僕が現場で一番大切にしていることは「いい余韻をどう残せるか」を考えること。どんなに大変でも最後に「やってよかったね」と思えること。自分だけ嫌われたくないからと八方美人になるくらいなら、大変でも十方美人を目指すこと。自分にとって都合のいい人を集めることよりも、自然の流れで集まった仲間と、その時できる一番のことを目指すこと。
 
見ず知らずの有名な人に会いに行って写真を撮ってもらったり、そういう場所に出かけて知り合いになろうと頑張ってSNSに投稿したり、確かに今の世の中はセルフプロデュースも大切かも知れません。
 
でも、「何もない」ものを「ある」ように見せかけて演出するよりも、毎日できる限り色々なことに挑戦していくことの方が成長に繋がるんだと、独立して7年くらいで本当に学びました。
 

3人くらいで趣味で始めたケータリングが、ウェディングで100名を超えるゲストにフルコースを提供できるように成長するなんて誰が考えただろうか。もっといいもの作りたいと色々とツールを揃えていき、気がついたら150人のゲストを全て自前でおもてなしできる様になるなんて誰が想像しただろう。
 
毎日少しずつ成長していけば、スタートでは想像できなかったところまでたどり着くことができます。そのプロセスを経験している人たちはやっぱり強い。
 
ありがたいことに最近では色々手伝いをしたいと問い合わせをいただくことが多くなりました。でも最近は僕なりの考えがあって、積極的にお手伝いの方を募集していません。
 
こうやって写真をみるとアウトプットは華やかだけど、裏側では夜中0時を過ぎても大量のお皿やカトラリーを洗ったり、倉庫で荷物を積み降ろして帰りが夜中の3時を過ぎたり、見えないところでメンバーみんなが努力をしています。
 
そこまで想像できてない人たちに無理やり仕事を押し付けると、きっと負担になってしまう。華やかな現場だけを経験しても本当の仕事を学ぶことは出来ません。だから最初から最後まで参加してもらって、やる人にとって意味があると思える時以外は全てお断りしています。
 
オファーにどう応えればいいのだろうと、悩んだこともあったので少しここに書き残しておきます。
 
楽しい時間や苦しい時間をたくさんの人と共有できているのは、とても幸せなことだと思います。

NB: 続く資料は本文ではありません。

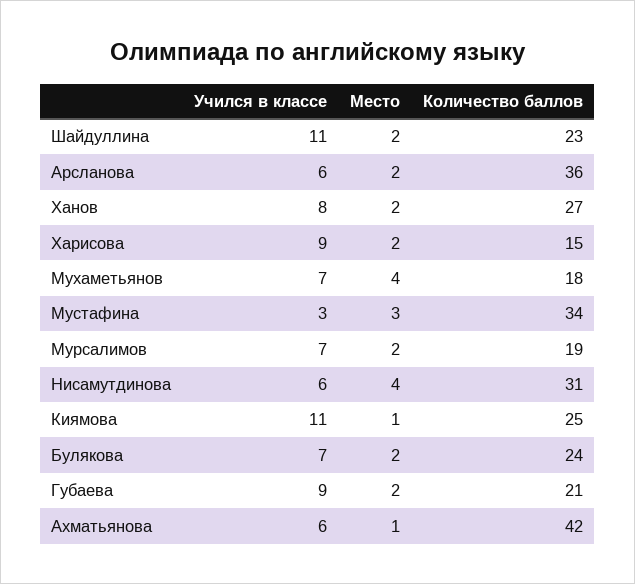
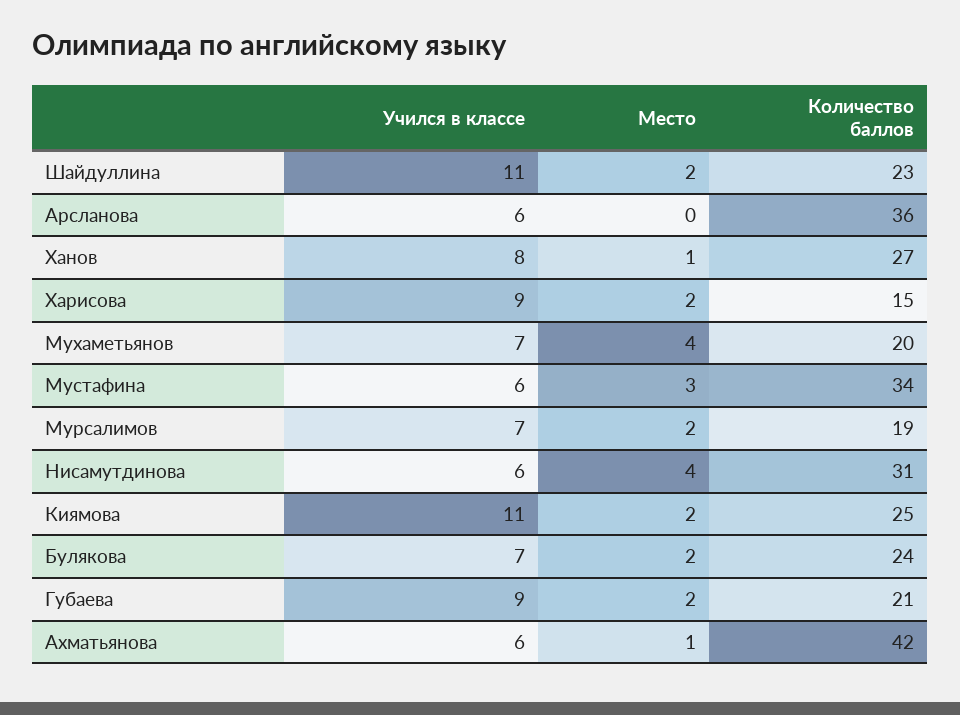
  {
    "Учился в классе": {
      "Шайдуллина": 11,
      "Арсланова": 6,
      "Ханов": 8,
      "Харисова": 9,
      "Мухаметьянов": 7,
-     "Мустафина": 3,
+     "Мустафина": 6,
      "Мурсалимов": 7,
      "Нисамутдинова": 6,
      "Киямова": 11,
      "Булякова": 7,
      "Губаева": 9,
      "Ахматьянова": 6
    },
    "Место": {
      "Шайдуллина": 2,
-     "Арсланова": 2,
+     "Арсланова": 0,
-     "Ханов": 2,
+     "Ханов": 1,
      "Харисова": 2,
      "Мухаметьянов": 4,
      "Мустафина": 3,
      "Мурсалимов": 2,
      "Нисамутдинова": 4,
-     "Киямова": 1,
+     "Киямова": 2,
      "Булякова": 2,
      "Губаева": 2,
      "Ахматьянова": 1
    },
    "Количество баллов": {
      "Шайдуллина": 23,
      "Арсланова": 36,
      "Ханов": 27,
      "Харисова": 15,
-     "Мухаметьянов": 18,
+     "Мухаметьянов": 20,
      "Мустафина": 34,
      "Мурсалимов": 19,
      "Нисамутдинова": 31,
      "Киямова": 25,
      "Булякова": 24,
      "Губаева": 21,
      "Ахматьянова": 42
    }
  }

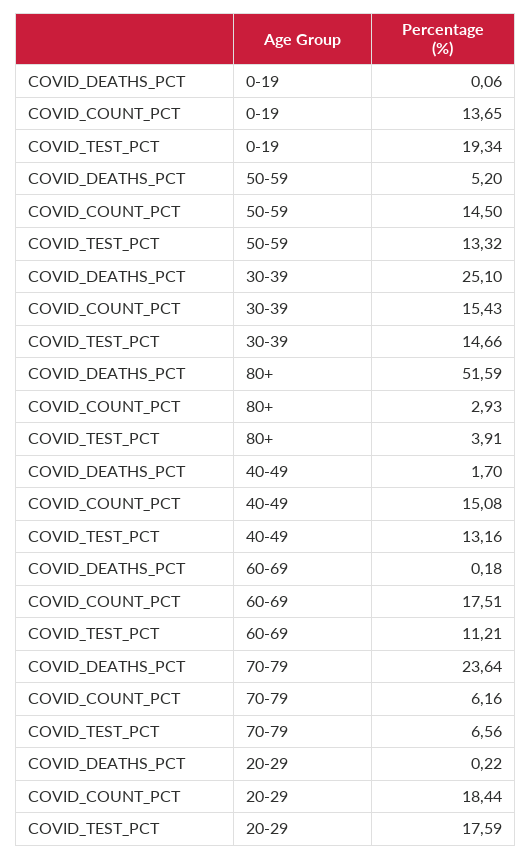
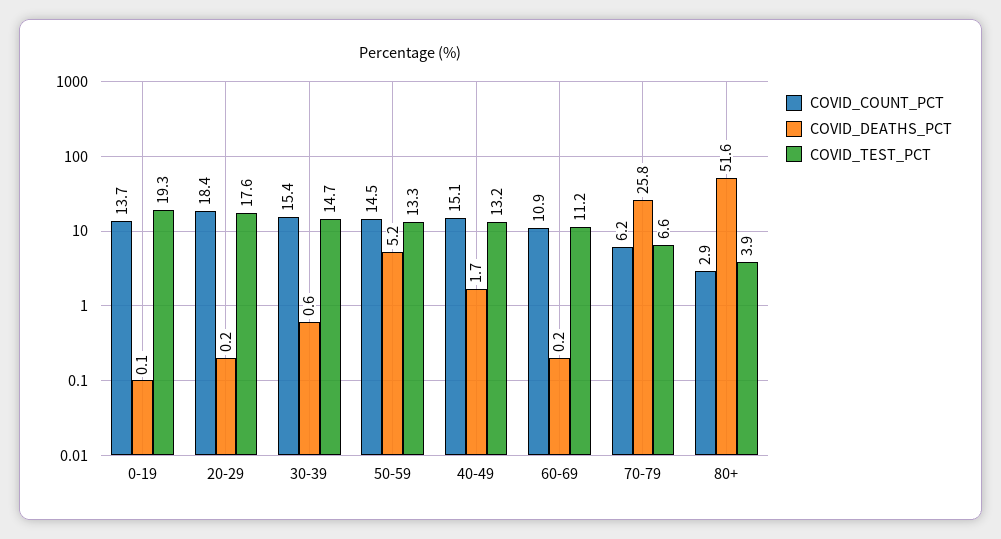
  {
    "COVID_DEATHS_PCT": {
      "0-19": 0.06,
      "50-59": 5.2,
-     "30-39": 25.1,
+     "30-39": 0.6,
      "80+": 51.59,
      "40-49": 1.7,
      "60-69": 0.18,
-     "70-79": 23.64,
+     "70-79": 25.8,
      "20-29": 0.22
    },
    "COVID_COUNT_PCT": {
      "0-19": 13.65,
      "50-59": 14.5,
      "30-39": 15.43,
      "80+": 2.93,
      "40-49": 15.08,
-     "60-69": 17.51,
+     "60-69": 10.9,
      "70-79": 6.16,
      "20-29": 18.44
    },
    "COVID_TEST_PCT": {
      "0-19": 19.34,
      "50-59": 13.32,
      "30-39": 14.66,
      "80+": 3.91,
      "40-49": 13.16,
      "60-69": 11.21,
      "70-79": 6.56,
      "20-29": 17.59
    }
  }

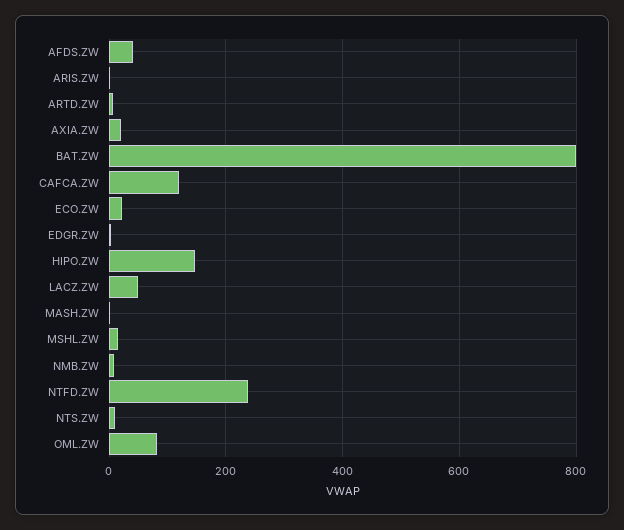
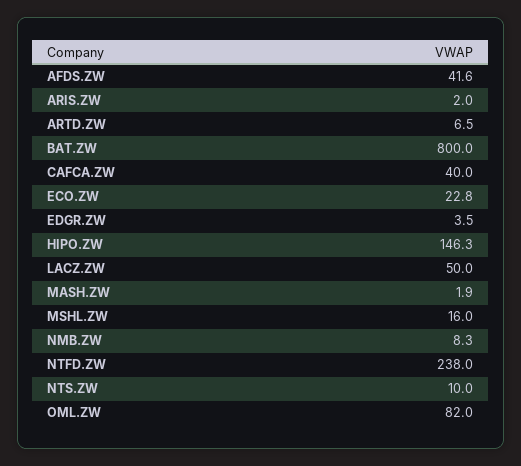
  {
    "AFDS.ZW": 41.6,
    "ARIS.ZW": 2,
    "ARTD.ZW": 6.5,
-   "AXIA.ZW": 20,
    "BAT.ZW": 800,
-   "CAFCA.ZW": 120,
+   "CAFCA.ZW": 40,
    "ECO.ZW": 22.8,
    "EDGR.ZW": 3.5,
    "HIPO.ZW": 146.3,
    "LACZ.ZW": 50,
    "MASH.ZW": 1.9,
    "MSHL.ZW": 16,
    "NMB.ZW": 8.3,
    "NTFD.ZW": 238,
    "NTS.ZW": 10,
    "OML.ZW": 82
  }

きっと、もっとおじいちゃんになった時に、苦しかったことも楽しい思い出として心の中に残っていくんだろうと思うと、これからもっといろんなことにチャレンジしていきたい。
 
まだ大きなフードの仕事が年内に5件も控えています。
それに加えてグラフィックやウェブデザインの仕事もたくさん。
忙しく思える毎日に感謝したいと思います。